The U.O. offered the only genuine opportunity for escape, except through death, that he was ever likely to have, and he fully intended to annihilate any Frenchmen who got in his way.

“It’s your neck,” Whistler said. “If you’re sure you want to go, I won’t worry about why. I ain’t had so much fun since the war.”

They drove more slowly as the afternoon waned, and reached Thionville at dusk, precisely on schedule. There they turned north, and soon left the main Luxembourg highway to follow a narrow, winding road.
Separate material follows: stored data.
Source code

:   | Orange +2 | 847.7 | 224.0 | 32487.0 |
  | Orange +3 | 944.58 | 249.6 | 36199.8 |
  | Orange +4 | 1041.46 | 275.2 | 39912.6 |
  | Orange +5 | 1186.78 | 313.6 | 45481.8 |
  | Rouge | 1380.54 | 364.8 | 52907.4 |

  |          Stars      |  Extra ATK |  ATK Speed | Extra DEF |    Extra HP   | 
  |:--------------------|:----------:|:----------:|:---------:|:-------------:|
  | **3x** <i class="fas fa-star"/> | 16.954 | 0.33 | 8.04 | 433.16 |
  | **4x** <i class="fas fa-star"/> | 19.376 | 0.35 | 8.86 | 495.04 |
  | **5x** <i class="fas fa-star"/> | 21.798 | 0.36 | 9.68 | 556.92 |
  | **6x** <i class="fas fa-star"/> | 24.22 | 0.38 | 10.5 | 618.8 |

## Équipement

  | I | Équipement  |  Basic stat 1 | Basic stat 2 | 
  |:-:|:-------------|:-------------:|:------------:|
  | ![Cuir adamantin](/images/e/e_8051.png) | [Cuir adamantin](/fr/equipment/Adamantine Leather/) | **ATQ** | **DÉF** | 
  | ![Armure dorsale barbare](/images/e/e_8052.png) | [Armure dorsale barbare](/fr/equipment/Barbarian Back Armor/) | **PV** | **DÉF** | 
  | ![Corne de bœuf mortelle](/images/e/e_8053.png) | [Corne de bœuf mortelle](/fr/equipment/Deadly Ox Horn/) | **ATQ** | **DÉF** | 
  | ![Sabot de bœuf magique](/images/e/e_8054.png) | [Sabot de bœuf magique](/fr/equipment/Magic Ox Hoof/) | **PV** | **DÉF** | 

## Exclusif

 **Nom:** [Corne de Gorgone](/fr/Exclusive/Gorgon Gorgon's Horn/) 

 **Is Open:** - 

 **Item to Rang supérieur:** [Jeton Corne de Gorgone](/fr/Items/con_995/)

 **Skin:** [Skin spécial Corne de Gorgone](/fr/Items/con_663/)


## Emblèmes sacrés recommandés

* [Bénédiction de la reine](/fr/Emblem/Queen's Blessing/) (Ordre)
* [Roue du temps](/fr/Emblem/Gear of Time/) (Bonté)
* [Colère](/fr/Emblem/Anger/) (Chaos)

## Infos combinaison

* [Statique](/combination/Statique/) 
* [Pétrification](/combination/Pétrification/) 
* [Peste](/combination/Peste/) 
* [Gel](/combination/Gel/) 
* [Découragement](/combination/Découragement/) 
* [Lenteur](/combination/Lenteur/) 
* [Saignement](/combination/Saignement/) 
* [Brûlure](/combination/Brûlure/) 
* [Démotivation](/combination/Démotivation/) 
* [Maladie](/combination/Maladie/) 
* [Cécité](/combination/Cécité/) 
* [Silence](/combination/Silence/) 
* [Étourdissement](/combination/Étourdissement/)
From a hilltop Karvel had a disconcerting view of drab farmland, sparse forests, and a distant village of stone houses pinned to the landscape by its church spire. Abruptly it was dark.

“One good thing—it’ll be a black night,” Whistler said.

“How much further is it?”

“Just a few miles. I figure we’ll start at eleven, so you got time for a nap, if you want it.”

“No, thank you.”

The long, tedious ride had done nothing to alleviate the tension that had been building in Karvel ever since they left Tucson, and he was more worried than he cared to admit.

For all of Whistler’s confident planning, the odds against success remained overwhelming.

“Here we are,” Whistler said finally.

They turned into a rough lane, and at the end came upon a cluster of stone buildings. There were lights in the house, and the door opened as they got out of the truck.

“Jacques?” Whistler called.

“Oui.”

A ruddy, corpulent, middle-aged Frenchman assisted Karvel over the threshold, shook his hand, and said with a grin, “Hi. Okay.”

Jacques’s wife put food on the table, and Karvel munched at it absently, only half aware of what he was eating, and listened to Jacques and Whistler spout French at each other. Whistler’s fluency amazed him, but as they talked Karvel quickly sensed that something was wrong. Whistler’s manner changed rapidly from incredulity to anger, and then to disgust, and when finally he turned away Karvel had never seen him so chagrined.

“They’re going to chicken out,” he announced.

“What’s the matter?”

“He says the whole French army is guarding the place, and with submachine guns. He doesn’t want any part of it.”

“I don’t blame him. I hadn’t counted on submachine guns myself. Or on an army.”

“Aw—that isn’t what he saw. It’s just what he thinks he saw. This really messes things up. Jacques runs a sawmill. He got permission to haul away the trees knocked down by Force X, and he’s been all over the place. I ain’t even been near it. There wasn’t no point in an outsider snooping around and getting their backs up if it wasn’t necessary.”

“Does Jacques know what we’re trying to do?”

“He thinks we’re news photographers, trying to get pictures of the village. The official word is that an ammunition truck blew up there, but the French still haven’t let reporters near the place.”

“He thinks we’re trying to get pictures—at night?”

“We got a whole trunkful of special equipment. I guess we’ll have to figure out another plan. We can’t use the road, and I wouldn’t try to find my way through the woods at night. Anyway, we’d need Jacques’s men to help with you and the diving stuff. It’s all up-and-downhill.”

“I suppose there’s only the one road.”

“With two roadblocks on each side—one at the nearest crossroad, to turn traffic around the village, and another just before you get there.”

“If we make the effort at all, it’ll have to be at night,” Karvel said thoughtfully. “Ask Jacques if he’d be willing to take us to some point at the edge of the forest south of the village. We probably wouldn’t be able to see anything, but at least we’d get an idea of the route. Then we could decide what to do.”

“They could take the trunk part way, and hide it in the woods.”

“We might have a devil of a time finding it. No. Tell him there won’t be any equipment and we won’t go a step closer than the edge of the forest. We only want to know the best way to get there.”